В своей книге «Нос Рембрандта» Майкл Тейлор удивительно пристально прослеживает эволюцию творчества великого голландца через изображение им носов и других частей человеческого лица. Известно, как Рембрандт любил смотреться на себя в зеркало и зарисовывать увиденное. Майкл Тейлор с похожим вниманием подошел к наблюдению за лицом художника и его героев. В преддверии выхода в свет русского перевода книги мы публикуем одну из ее глав, в которой этот взгляд кажется особенно пронизывающим.       

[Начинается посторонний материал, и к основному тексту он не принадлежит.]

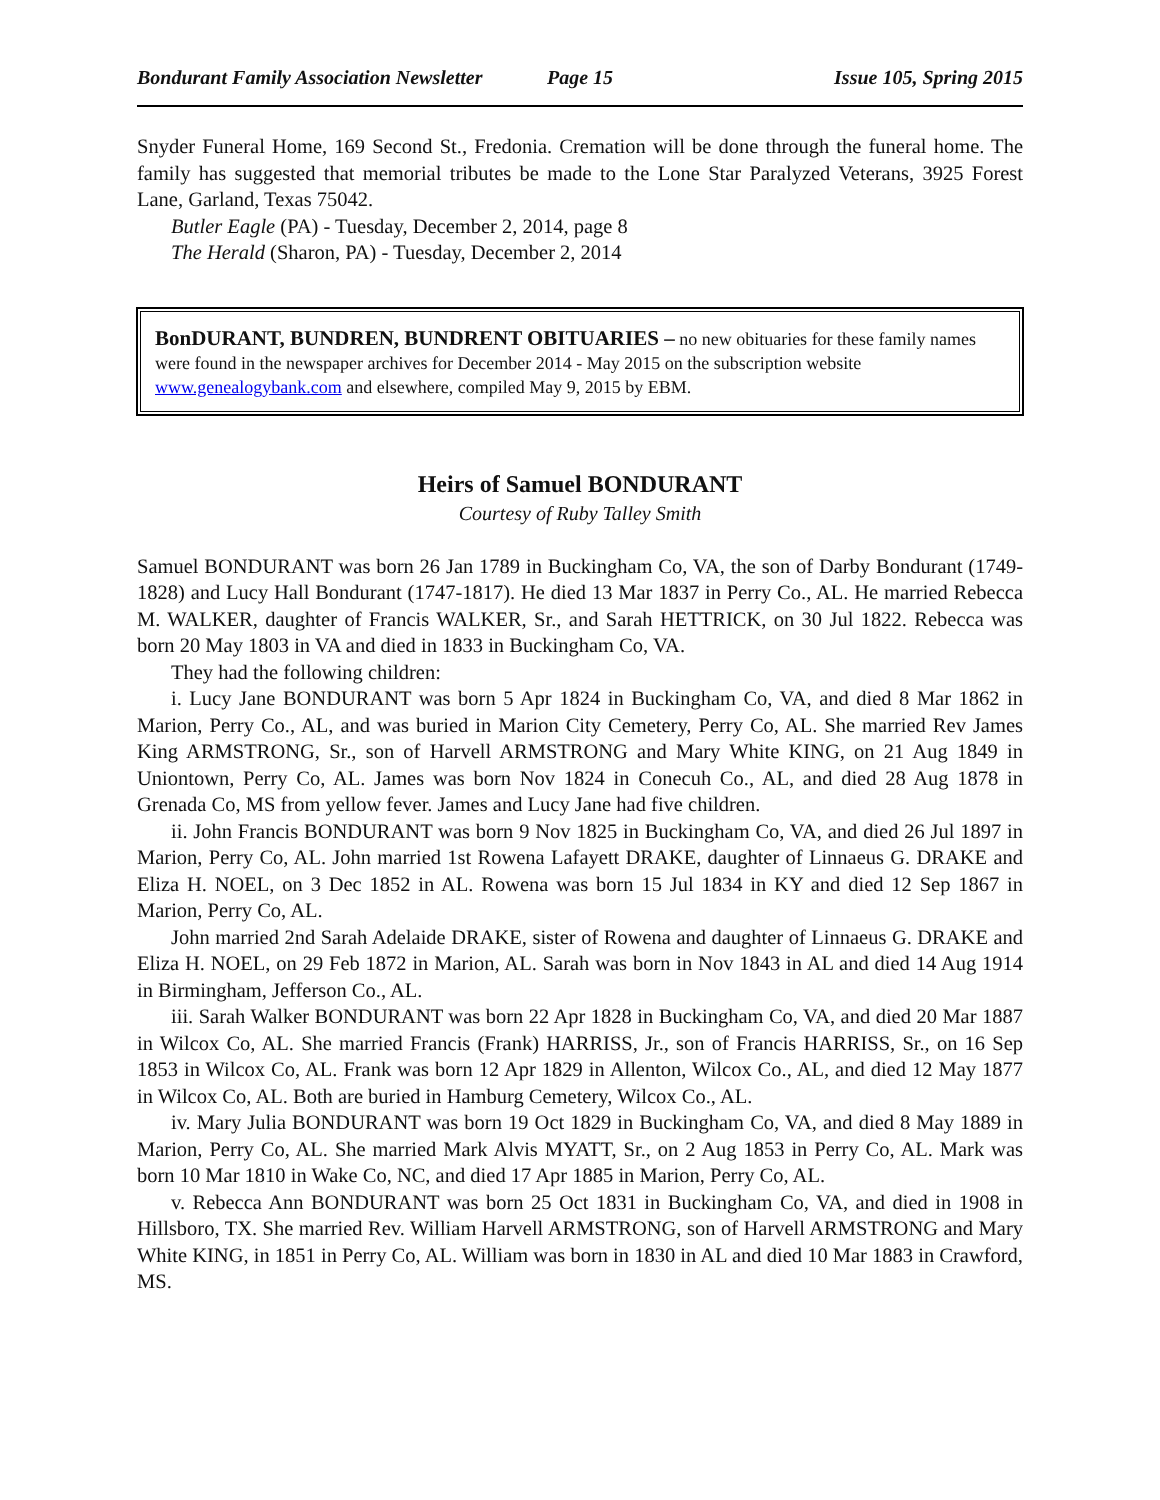Bondurant Family Association Newsletter Page 15 Issue 105, Spring 2015
Snyder Funeral Home, 169 Second St., Fredonia. Cremation will be done through the funeral home. The family has suggested that memorial tributes be made to the Lone Star Paralyzed Veterans, 3925 Forest Lane, Garland, Texas 75042.
Butler Eagle (PA) - Tuesday, December 2, 2014, page 8
The Herald (Sharon, PA) - Tuesday, December 2, 2014
BonDURANT, BUNDREN, BUNDRENT OBITUARIES – no new obituaries for these family names were found in the newspaper archives for December 2014 - May 2015 on the subscription website www.genealogybank.com and elsewhere, compiled May 9, 2015 by EBM.
Heirs of Samuel BONDURANT
Courtesy of Ruby Talley Smith
Samuel BONDURANT was born 26 Jan 1789 in Buckingham Co, VA, the son of Darby Bondurant (1749-1828) and Lucy Hall Bondurant (1747-1817). He died 13 Mar 1837 in Perry Co., AL. He married Rebecca M. WALKER, daughter of Francis WALKER, Sr., and Sarah HETTRICK, on 30 Jul 1822. Rebecca was born 20 May 1803 in VA and died in 1833 in Buckingham Co, VA.
They had the following children:
i. Lucy Jane BONDURANT was born 5 Apr 1824 in Buckingham Co, VA, and died 8 Mar 1862 in Marion, Perry Co., AL, and was buried in Marion City Cemetery, Perry Co, AL. She married Rev James King ARMSTRONG, Sr., son of Harvell ARMSTRONG and Mary White KING, on 21 Aug 1849 in Uniontown, Perry Co, AL. James was born Nov 1824 in Conecuh Co., AL, and died 28 Aug 1878 in Grenada Co, MS from yellow fever. James and Lucy Jane had five children.
ii. John Francis BONDURANT was born 9 Nov 1825 in Buckingham Co, VA, and died 26 Jul 1897 in Marion, Perry Co, AL. John married 1st Rowena Lafayett DRAKE, daughter of Linnaeus G. DRAKE and Eliza H. NOEL, on 3 Dec 1852 in AL. Rowena was born 15 Jul 1834 in KY and died 12 Sep 1867 in Marion, Perry Co, AL.
John married 2nd Sarah Adelaide DRAKE, sister of Rowena and daughter of Linnaeus G. DRAKE and Eliza H. NOEL, on 29 Feb 1872 in Marion, AL. Sarah was born in Nov 1843 in AL and died 14 Aug 1914 in Birmingham, Jefferson Co., AL.
iii. Sarah Walker BONDURANT was born 22 Apr 1828 in Buckingham Co, VA, and died 20 Mar 1887 in Wilcox Co, AL. She married Francis (Frank) HARRISS, Jr., son of Francis HARRISS, Sr., on 16 Sep 1853 in Wilcox Co, AL. Frank was born 12 Apr 1829 in Allenton, Wilcox Co., AL, and died 12 May 1877 in Wilcox Co, AL. Both are buried in Hamburg Cemetery, Wilcox Co., AL.
iv. Mary Julia BONDURANT was born 19 Oct 1829 in Buckingham Co, VA, and died 8 May 1889 in Marion, Perry Co, AL. She married Mark Alvis MYATT, Sr., on 2 Aug 1853 in Perry Co, AL. Mark was born 10 Mar 1810 in Wake Co, NC, and died 17 Apr 1885 in Marion, Perry Co, AL.
v. Rebecca Ann BONDURANT was born 25 Oct 1831 in Buckingham Co, VA, and died in 1908 in Hillsboro, TX. She married Rev. William Harvell ARMSTRONG, son of Harvell ARMSTRONG and Mary White KING, in 1851 in Perry Co, AL. William was born in 1830 in AL and died 10 Mar 1883 in Crawford, MS.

Пристально вглядываясь в работу голландского мастера, автор пытается понять, что делает представленных на этих картинах и графических листах людей такими живыми
Нос Рембрандта
Майкл Тейлор
Купить

Майкл Тейлор

alt
Американский поэт, эссеист и переводчик

За несколькими примечательными исключениями сорок или более портретов, которые награвировал Рембрандт в первое десятилетие своего творчества (причем чуть больше, чем половина из них — автопортреты), похожи на технические упражнения: их предназначение — расширить спектр выражений лица и усилить эмоциональность образа. Некоторые из них — просто наброски, выполненные несколькими быстрыми штрихами, другие — своего рода эксперименты, а третьи — воплощения неудержимой энергии, с которой Рембрандт в свои последние лейденские годы овладевал новой для себя техникой. Глядя на них, поражаешься всё возрастающему мастерству, с каким переданы почти осязаемые волосы, уютно лежащие в тени и словно оживающие, когда на них падает свет (извилистые линии резца напоминают о Матиссе). В то же время впечатляют свобода и разнообразие, с которыми Рембрандт изображает физические черты и мимику, в частности — свои собственные: лоб то покрывается тревожными горизонтальными морщинами, то хмурится, собираясь в вертикальные складки; глаза сужаются в почти непроницаемые щелочки, выглядывают, как мыши, из-под набрякших век, широко распахиваются от ужаса, затуманиваются в минуты раздумий или холодно и вопросительно смотрят на мир. Они то суровые, то нежные, то мертвенно застывшие, то искрящиеся умом, то глумливые, то печальные. Это могут быть чьи угодно глаза, как и рот, тонкогубый и плотно сжатый на одном листе, толстогубый и приоткрытый — на другом; недовольно надутый — на третьем, сардонически улыбающийся — на четвертом, по-детски беспомощный и трогательный — на пятой; это рот не одного Рембрандта, а человека вообще.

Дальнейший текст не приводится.